The result is increased anti-American sentiment across the globe and a growing reluctance among allies to cooperate with us at precisely the moment when cooperation is most needed.
Yet Donald continues pretending otherwise.
Donald: Iran is in a very bad position. They have no military. All they have is good talk and they have a fake press. The fake news is probably their biggest asset.
At this point, it is fair to wonder whether Donald is describing himself.
The only thing keeping him afloat is a press corps that too often treats obvious falsehoods as legitimate political arguments. He does not have the facts. He does not have the leverage. He is operating from a position of weakness while continuing to put lives at risk.

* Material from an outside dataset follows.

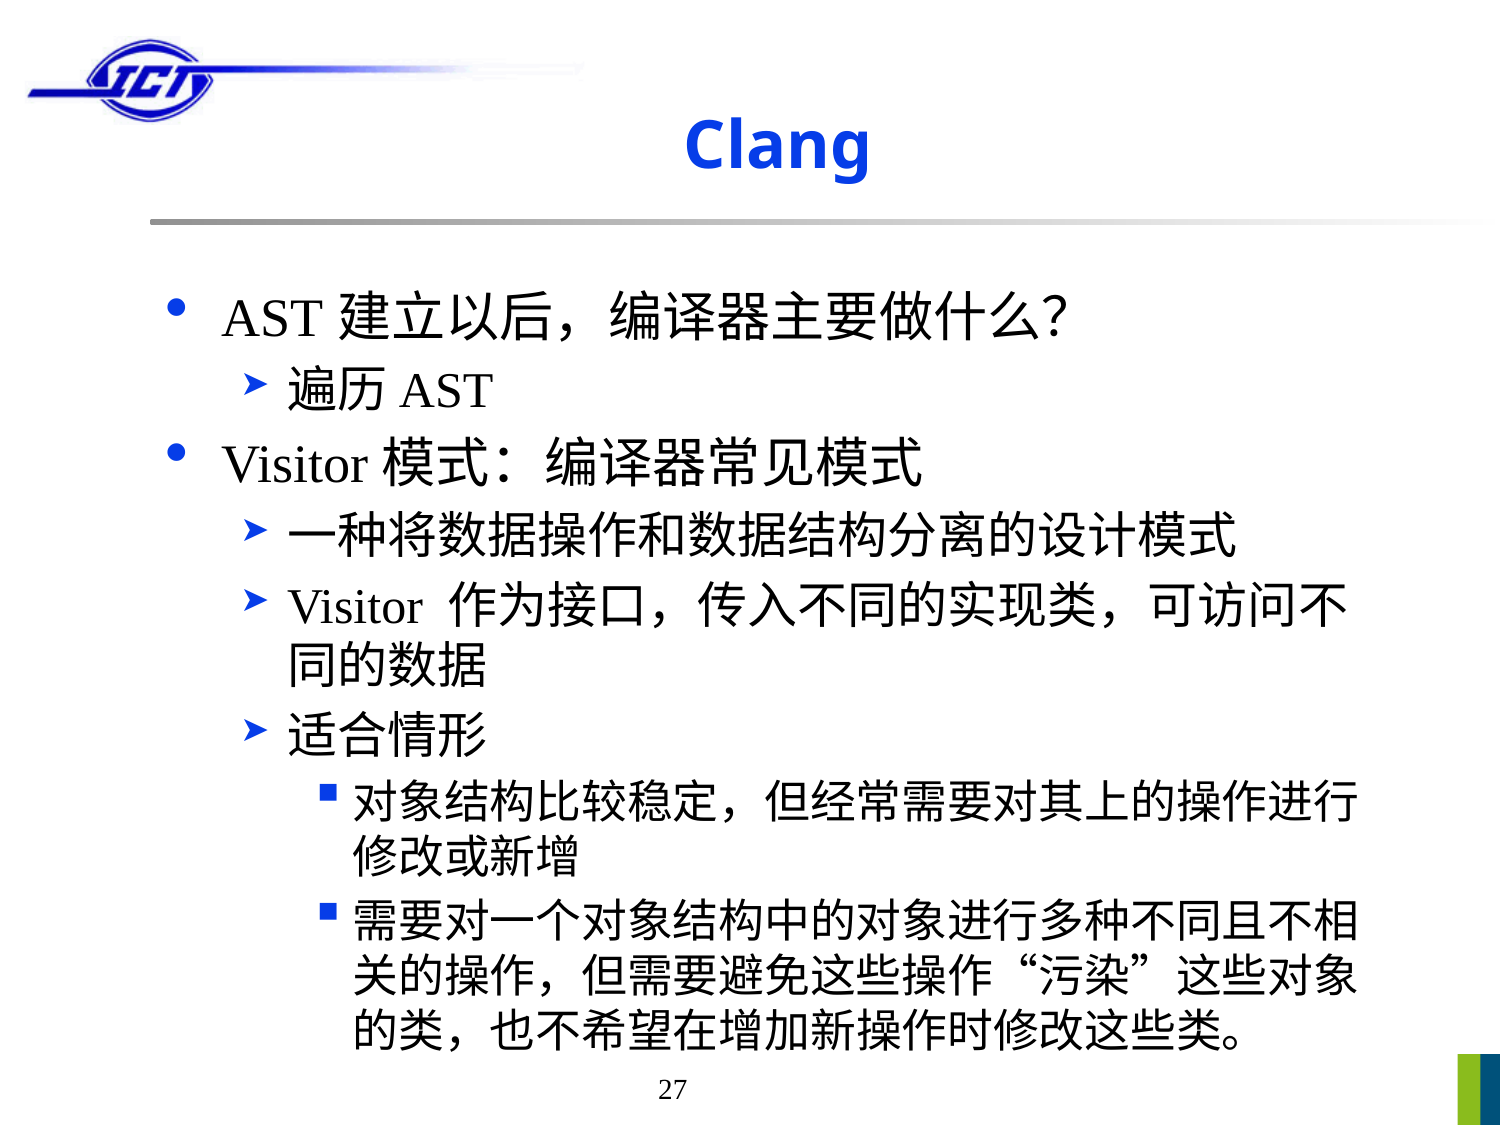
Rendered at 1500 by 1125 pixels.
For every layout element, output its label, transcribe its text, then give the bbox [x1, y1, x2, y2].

picture [24, 36, 600, 125]
title Clang [159, 66, 1397, 217]
list AST建立以后，编译器主要做什么？ 遍历AST Visitor模式：编译器常见模式 一种将数据操作和数据结构分离的设计模式 Visitor 作为接口，传入不同的实现类，可访问不同的数据 适合情形 对象结构比较稳定，但经常需要对其上的操作进行修改或新增 需要对一个对象结构中的对象进行多种不同且不相关的操作，但需要避免这些操作“污染”这些对象的类，也不希望在增加新操作时修改这些类。 [150, 275, 1388, 1013]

Perhaps most disturbing of all was a recent interview with NBC in which Donald was asked about the ongoing negotiations.
His response was breathtaking.
Donald: I really don’t care. I couldn’t care less.
He then added that the discussions were becoming “very boring.”
That is the level of seriousness Donald brings to the war he started.
He does not care because he is incapable of caring. He is an incompetent toddler who constantly requires entertainment. Right now, his attention appears divided between his absurd White House ballroom project and his determination to transform America’s 250th birthday celebration into a monument to himself.
Meanwhile, people are dying, global markets are destabilizing, and the world continues paying the price for Donald’s recklessness.
And his advice to the rest of us is simply to sit back and relax.



Thanks, Mary. Another well written summary of our current mess.
Donald always claims to hold all the cards. Problem is that he doesn't know which card game he is playing.